| PROBLEM STATEMENT |
Continue the report on the 1979 Iranian revolution from the point where it stops.

📘 Special Report – Prepared and Analyzed by the Strategic Media Department BETH Media Agency
🧭 Historical Prelude: How Did It All Begin?
In 1979, the world witnessed one of the most mysterious and multi-layered revolutions: the Islamic Revolution in Iran, which overthrew the rule of Shah Mohammad Reza Pahlavi, the closest ally of the West—especially the United States.
But the deeper question that still echoes after 46 years is: Was the Iranian revolution a natural birth… or a C-section orchestrated by external hands?
👑 The Shah’s Rule: A Monarchy in a Western Mask
The Shah's regime represented the peak of the Western project in Iran: rapid modernization, strategic ties with the U.S. and Israel, a rentier economy, and secular elites. But beneath this shimmer lay a deep legitimacy crisis, a widening gap between elites and people, and growing discontent among Shia clerics.
🧕 Who Was Khomeini?

| DATA EXTRACT |

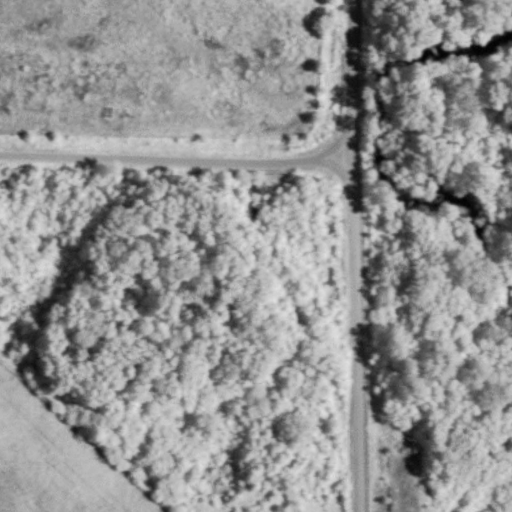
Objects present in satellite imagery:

* * *

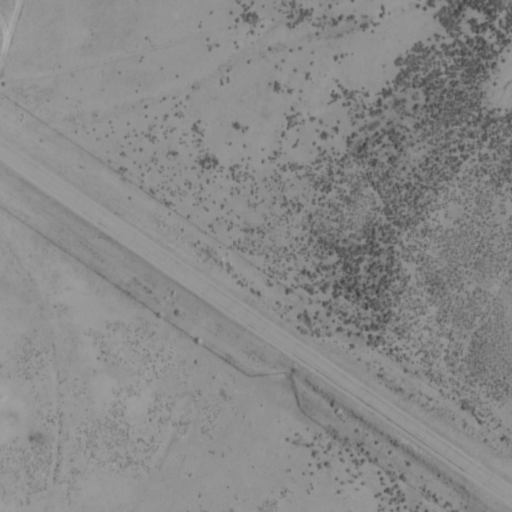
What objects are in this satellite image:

| ANSWER TO THIS TASK |
Khomeini—revered by his followers as Ruhollah Al-Musawi Al-Khomeini—was born in the city of Khomein in 1902. He studied at the Shia seminary and rose to prominence as a scholar in jurisprudence and theology. Known for his religious rigidity and open hostility toward the Shah, he was exiled in the 1960s, moving between Iraq and then France (Neauphle-le-Château), where he played a pivotal role in fueling the revolution.
📌 The Grand Irony: Khomeini’s daily cassette messages to Iranians from Paris became a striking sign of indirect Western facilitation of his rise to power.
🔄 How Did the Shah Fall? And How Did the New Regime Rise?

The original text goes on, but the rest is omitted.